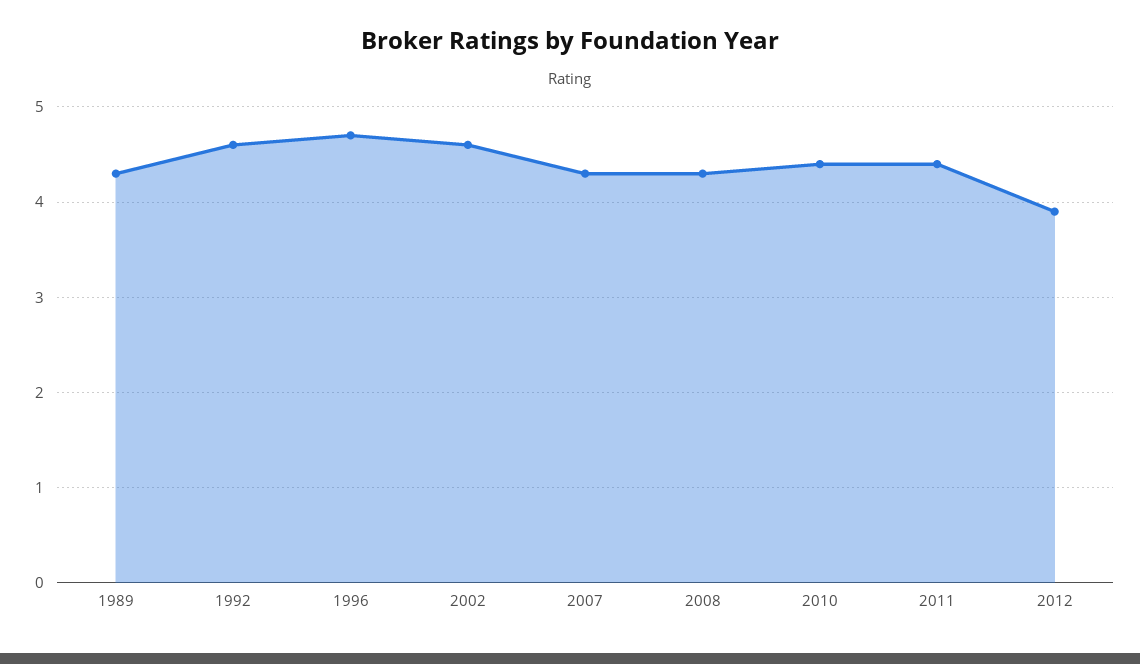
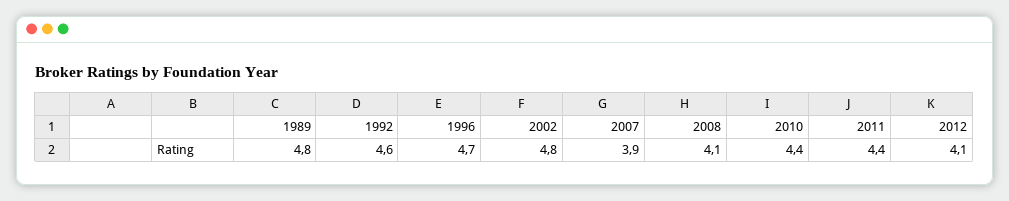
1989: 4.3 -> 4.8
2002: 4.6 -> 4.8
2007: 4.3 -> 3.9
2008: 4.3 -> 4.1
2012: 3.9 -> 4.1

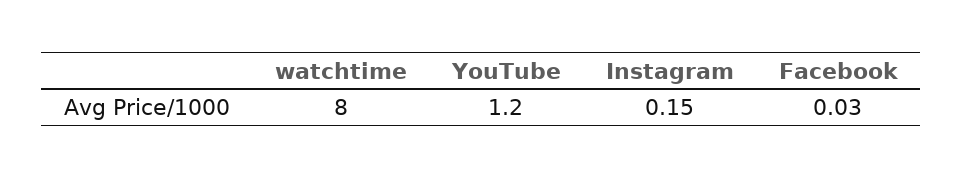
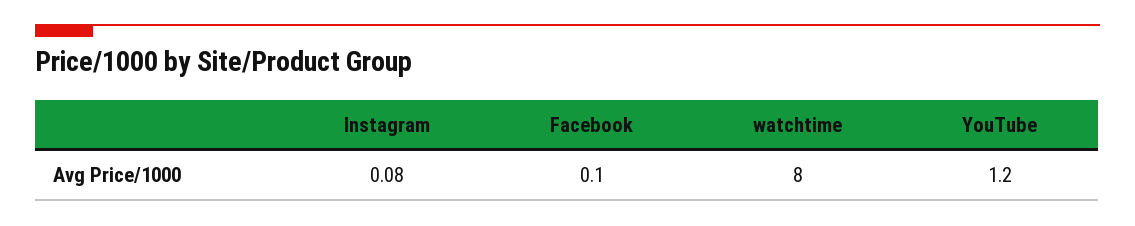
Instagram: 0.15 -> 0.08
Facebook: 0.03 -> 0.1

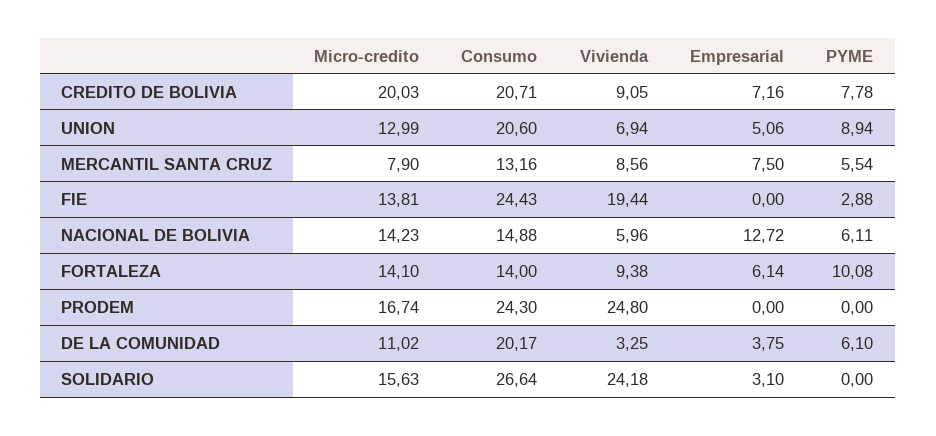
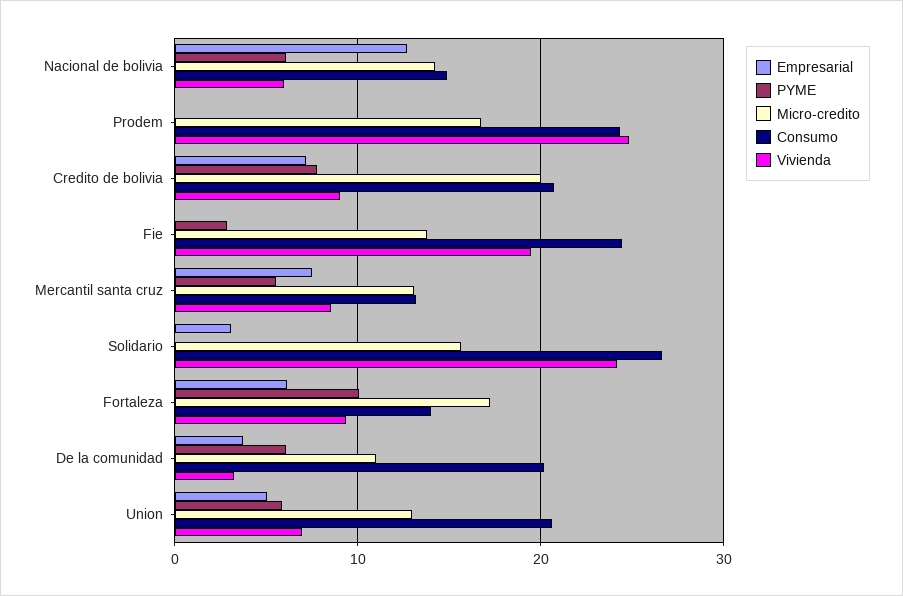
PYME, UNION: 8.94 -> 6
Micro-credito, MERCANTIL SANTA CRUZ: 7.9 -> 13
Micro-credito, FORTALEZA: 14.1 -> 17

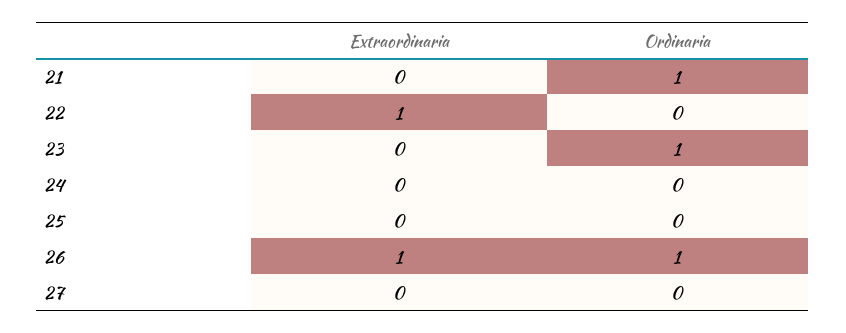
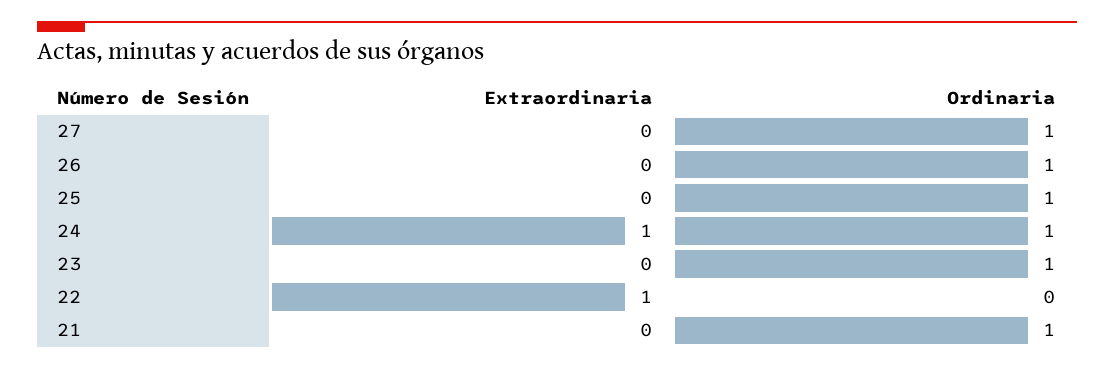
Extraordinaria, 24: 0 -> 1
Ordinaria, 24: 0 -> 1
Ordinaria, 25: 0 -> 1
Extraordinaria, 26: 1 -> 0
Ordinaria, 27: 0 -> 1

▬▬▬▬▬▬▬▬▬▬

→ **Your objective**
Once you find the line that contains "Instagram: 0.15 -> 0.08", reproduce it and every line after it through the end of the entries above, exactly as written, with no pictures.

→ **Response to the exercise**
Instagram: 0.15 -> 0.08
Facebook: 0.03 -> 0.1

PYME, UNION: 8.94 -> 6
Micro-credito, MERCANTIL SANTA CRUZ: 7.9 -> 13
Micro-credito, FORTALEZA: 14.1 -> 17

Extraordinaria, 24: 0 -> 1
Ordinaria, 24: 0 -> 1
Ordinaria, 25: 0 -> 1
Extraordinaria, 26: 1 -> 0
Ordinaria, 27: 0 -> 1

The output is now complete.